Wednesday, June 11, 2003

soda jerk: moxie

A hardy survivor of the soft drink wars, Moxie was one of the earliest to be widely available, dating from 1884. Originally sold as "nerve food", this gentian-root based drink (whatever gentian root is) was popular in the early half of the 20th century, especially in the Northeast. One of the first soft drink to mass-merchandise itself, especially through postcards. Most of the websites out there concerning Moxie deal with these items and their collectors.

Moxie's last great claim to fame was as a running joke in Mad Magazine in the late 50s-early 60s. In one of the magazine's rare attempts at soliciting advertising, publisher William Gaines reached an agreement to feature Moxie's logo in the background of articles, using it as one of the magazine's running-joke names, like "potrzebie", "veeblefetzer" and "cowznofski". Results couldn't have been too successful for either side, as the name (usually imposed on a blimp) soon disappeared from Mad's pages (as would any advertising until the 21st Century arrived).

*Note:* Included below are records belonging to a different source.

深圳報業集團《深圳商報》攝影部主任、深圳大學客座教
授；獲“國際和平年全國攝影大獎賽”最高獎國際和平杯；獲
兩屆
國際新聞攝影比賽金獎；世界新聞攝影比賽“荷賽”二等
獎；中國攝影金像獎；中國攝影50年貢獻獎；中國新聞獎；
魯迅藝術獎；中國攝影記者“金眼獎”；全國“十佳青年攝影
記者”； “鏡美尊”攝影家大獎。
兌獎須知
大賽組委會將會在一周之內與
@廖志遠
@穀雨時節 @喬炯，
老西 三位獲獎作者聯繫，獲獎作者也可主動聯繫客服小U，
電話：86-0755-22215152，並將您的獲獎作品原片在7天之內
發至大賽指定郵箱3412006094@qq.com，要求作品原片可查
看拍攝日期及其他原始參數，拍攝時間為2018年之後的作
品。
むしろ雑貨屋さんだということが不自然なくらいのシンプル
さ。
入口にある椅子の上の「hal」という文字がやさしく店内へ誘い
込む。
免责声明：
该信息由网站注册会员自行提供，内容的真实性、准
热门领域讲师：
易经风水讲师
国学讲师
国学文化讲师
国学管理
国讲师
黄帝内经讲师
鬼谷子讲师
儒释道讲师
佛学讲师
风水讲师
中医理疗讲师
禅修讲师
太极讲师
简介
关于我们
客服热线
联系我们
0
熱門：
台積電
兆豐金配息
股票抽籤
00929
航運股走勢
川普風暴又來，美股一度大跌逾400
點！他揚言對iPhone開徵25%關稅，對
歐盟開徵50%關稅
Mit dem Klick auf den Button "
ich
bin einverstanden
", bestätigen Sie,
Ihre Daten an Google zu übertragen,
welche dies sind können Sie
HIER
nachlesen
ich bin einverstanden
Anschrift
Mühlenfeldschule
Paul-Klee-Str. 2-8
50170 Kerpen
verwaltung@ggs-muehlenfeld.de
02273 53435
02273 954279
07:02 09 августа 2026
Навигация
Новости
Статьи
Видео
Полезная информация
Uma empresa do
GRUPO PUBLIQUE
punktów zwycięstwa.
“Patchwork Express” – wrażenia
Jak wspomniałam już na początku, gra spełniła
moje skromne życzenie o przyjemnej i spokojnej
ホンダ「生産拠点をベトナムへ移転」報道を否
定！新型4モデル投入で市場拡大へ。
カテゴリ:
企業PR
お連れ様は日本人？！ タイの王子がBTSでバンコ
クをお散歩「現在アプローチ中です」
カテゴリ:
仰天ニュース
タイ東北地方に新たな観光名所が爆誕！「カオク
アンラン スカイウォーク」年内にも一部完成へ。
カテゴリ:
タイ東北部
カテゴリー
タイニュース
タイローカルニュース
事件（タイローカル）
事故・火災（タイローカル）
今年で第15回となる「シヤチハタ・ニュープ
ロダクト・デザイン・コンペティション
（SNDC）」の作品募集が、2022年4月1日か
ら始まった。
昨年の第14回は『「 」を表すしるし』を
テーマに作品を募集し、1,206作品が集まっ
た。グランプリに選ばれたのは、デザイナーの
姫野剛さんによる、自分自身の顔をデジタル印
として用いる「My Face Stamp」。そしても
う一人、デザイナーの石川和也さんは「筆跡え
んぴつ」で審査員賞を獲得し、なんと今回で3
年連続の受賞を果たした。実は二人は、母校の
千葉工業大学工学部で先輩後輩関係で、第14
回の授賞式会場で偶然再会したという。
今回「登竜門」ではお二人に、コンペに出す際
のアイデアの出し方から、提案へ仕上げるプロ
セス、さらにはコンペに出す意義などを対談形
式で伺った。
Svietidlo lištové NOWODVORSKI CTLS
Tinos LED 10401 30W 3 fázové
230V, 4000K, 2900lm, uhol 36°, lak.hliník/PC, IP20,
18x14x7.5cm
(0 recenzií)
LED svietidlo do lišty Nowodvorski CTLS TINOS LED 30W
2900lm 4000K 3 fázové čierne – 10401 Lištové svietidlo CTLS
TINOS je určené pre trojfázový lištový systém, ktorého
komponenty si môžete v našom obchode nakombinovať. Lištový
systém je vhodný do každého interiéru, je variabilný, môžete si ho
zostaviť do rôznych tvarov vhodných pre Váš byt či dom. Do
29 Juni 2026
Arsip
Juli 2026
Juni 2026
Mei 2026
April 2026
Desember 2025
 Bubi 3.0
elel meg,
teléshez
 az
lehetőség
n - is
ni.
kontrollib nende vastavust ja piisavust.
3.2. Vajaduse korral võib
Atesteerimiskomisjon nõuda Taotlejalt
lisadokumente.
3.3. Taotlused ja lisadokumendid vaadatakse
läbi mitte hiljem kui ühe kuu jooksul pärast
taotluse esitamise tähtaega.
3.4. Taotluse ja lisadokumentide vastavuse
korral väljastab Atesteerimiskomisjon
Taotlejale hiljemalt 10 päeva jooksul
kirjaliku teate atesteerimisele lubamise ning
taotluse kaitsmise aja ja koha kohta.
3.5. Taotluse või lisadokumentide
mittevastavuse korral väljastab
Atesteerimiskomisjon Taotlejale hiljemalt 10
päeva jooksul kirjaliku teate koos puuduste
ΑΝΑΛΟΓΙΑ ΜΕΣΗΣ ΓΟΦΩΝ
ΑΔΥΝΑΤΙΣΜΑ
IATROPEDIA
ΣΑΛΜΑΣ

DESIGN: A clear-cut Madison Avenue-type pointing his finger at the drinker like Uncle Sam - an updated version of the drink's young man mascot of the 1920s. Eye-pleasing orange/blue colour scheme, all the better to lure in the uninitiated.

TASTE: The first slurp isn't bad, like a pleasant root beer. Five seconds later the aftertaste kicks in, which you'll like or hate depending on how much bitterness your tastebuds can stand (mine can't). Only two out of the dozen people I tested it on claimed not to mind it.

The closest approximation I can think of is chinotto, but without its hint of fruit. If you can't stand Brio, stay far, far away from Moxie.

AVAILABILITY: Have only seen it in grocery stores in New England. Check the web to order some if you're daring enough.

VERDICT: Must really, really, really have an appreciation for bitterness. If not, move to the next drink on the shelf. Too bad the can looks great.